__Stored data entries__:
:::::

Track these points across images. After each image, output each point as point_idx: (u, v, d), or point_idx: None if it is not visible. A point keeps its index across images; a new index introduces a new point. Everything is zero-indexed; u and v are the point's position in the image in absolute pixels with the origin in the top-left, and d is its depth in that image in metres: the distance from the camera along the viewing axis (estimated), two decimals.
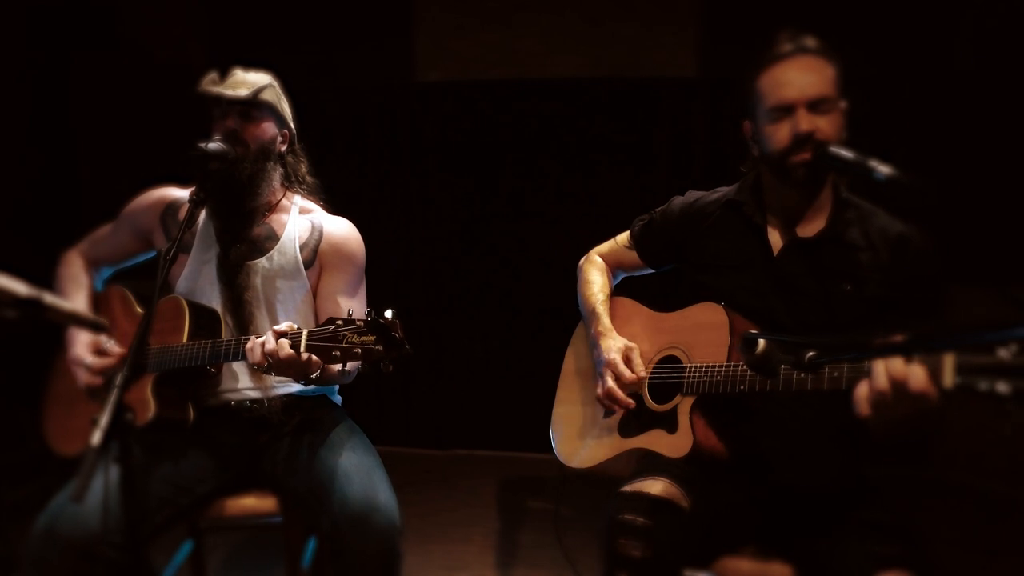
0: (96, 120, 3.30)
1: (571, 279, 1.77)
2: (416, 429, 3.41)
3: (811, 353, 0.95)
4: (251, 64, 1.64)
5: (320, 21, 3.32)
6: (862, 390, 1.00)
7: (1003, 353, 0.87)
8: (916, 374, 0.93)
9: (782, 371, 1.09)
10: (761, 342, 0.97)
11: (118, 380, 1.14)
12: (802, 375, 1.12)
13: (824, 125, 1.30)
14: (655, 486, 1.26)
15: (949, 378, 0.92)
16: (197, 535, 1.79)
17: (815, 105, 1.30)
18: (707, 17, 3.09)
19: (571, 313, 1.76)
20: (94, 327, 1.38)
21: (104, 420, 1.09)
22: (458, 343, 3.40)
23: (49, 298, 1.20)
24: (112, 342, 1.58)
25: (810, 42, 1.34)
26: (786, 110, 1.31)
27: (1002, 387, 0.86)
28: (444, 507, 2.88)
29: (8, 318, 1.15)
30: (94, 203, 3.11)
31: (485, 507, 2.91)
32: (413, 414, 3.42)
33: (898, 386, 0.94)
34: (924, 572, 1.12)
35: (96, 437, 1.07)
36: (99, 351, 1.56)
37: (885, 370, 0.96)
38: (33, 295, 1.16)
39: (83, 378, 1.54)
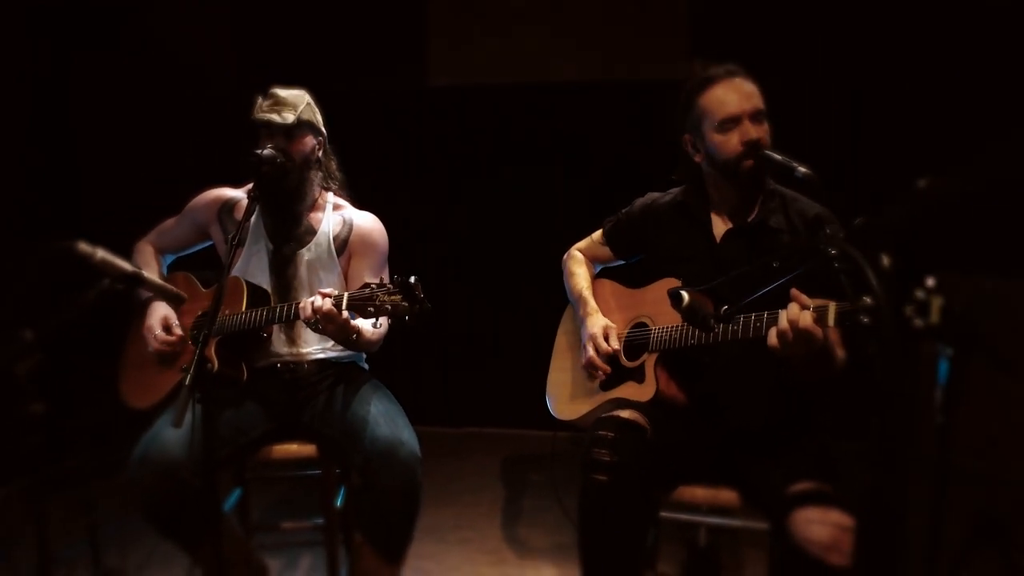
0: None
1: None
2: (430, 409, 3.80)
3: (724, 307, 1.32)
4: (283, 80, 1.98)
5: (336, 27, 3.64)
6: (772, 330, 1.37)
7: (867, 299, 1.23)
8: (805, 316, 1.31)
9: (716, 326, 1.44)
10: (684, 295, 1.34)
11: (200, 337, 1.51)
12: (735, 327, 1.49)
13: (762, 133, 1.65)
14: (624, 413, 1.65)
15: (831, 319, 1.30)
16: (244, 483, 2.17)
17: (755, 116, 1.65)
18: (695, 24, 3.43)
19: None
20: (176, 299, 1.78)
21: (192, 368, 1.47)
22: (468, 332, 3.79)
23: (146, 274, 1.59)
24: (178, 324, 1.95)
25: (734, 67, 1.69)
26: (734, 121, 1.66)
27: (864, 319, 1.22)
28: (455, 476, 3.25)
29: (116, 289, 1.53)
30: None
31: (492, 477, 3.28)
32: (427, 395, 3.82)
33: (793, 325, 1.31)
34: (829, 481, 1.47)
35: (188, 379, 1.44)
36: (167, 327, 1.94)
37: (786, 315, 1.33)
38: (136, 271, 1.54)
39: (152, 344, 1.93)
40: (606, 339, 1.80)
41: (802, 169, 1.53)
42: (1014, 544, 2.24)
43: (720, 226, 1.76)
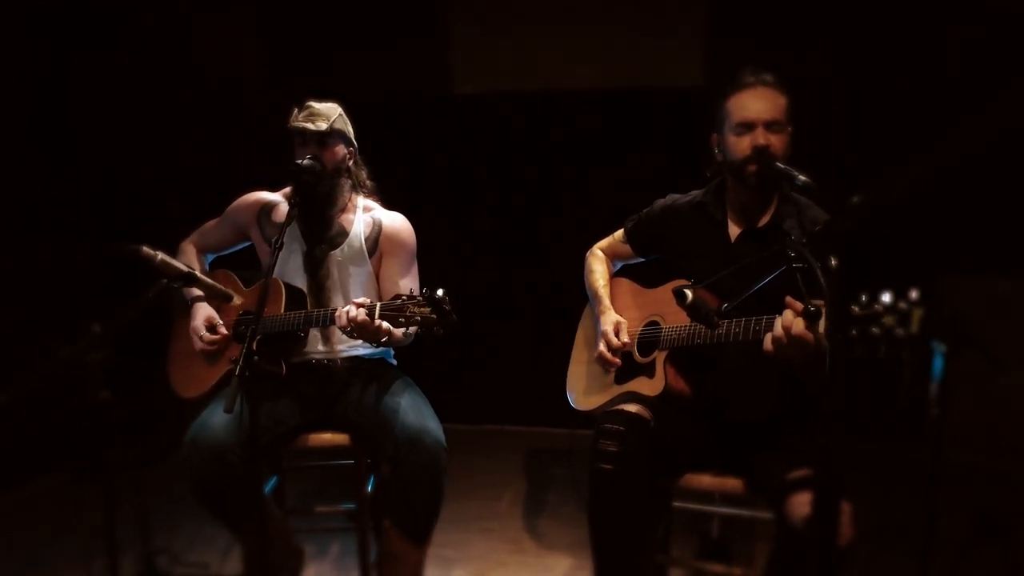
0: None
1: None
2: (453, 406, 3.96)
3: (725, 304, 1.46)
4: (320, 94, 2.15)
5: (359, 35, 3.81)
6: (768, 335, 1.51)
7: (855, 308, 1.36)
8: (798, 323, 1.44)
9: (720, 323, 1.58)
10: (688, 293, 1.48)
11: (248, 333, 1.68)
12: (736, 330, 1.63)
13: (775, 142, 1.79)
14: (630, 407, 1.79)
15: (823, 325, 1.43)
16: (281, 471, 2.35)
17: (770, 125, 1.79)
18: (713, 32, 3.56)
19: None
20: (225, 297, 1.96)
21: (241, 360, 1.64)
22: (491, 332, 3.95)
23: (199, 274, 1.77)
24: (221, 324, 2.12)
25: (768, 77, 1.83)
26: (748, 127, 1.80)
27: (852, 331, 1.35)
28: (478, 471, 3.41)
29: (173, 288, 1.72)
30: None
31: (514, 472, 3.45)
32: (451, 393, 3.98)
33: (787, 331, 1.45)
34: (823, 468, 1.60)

:::::

Both the first line of the records above and the line containing "2: (416, 429, 3.41)" belong in the copy; please return them and every line between, exactly, minus the pictures.

__Reply__:
Track these points across images. After each image, output each point as point_idx: (u, v, d), or point_idx: None if it is not visible. A point keeps its index across images; a new index introduces a new point. Everything is zero-indexed; u and v are the point's position in the image in absolute pixels with the origin in the top-left, and d is its depth in that image in metres: the distance from the camera along the viewing axis (estimated), two decimals.
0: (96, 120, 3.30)
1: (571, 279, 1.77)
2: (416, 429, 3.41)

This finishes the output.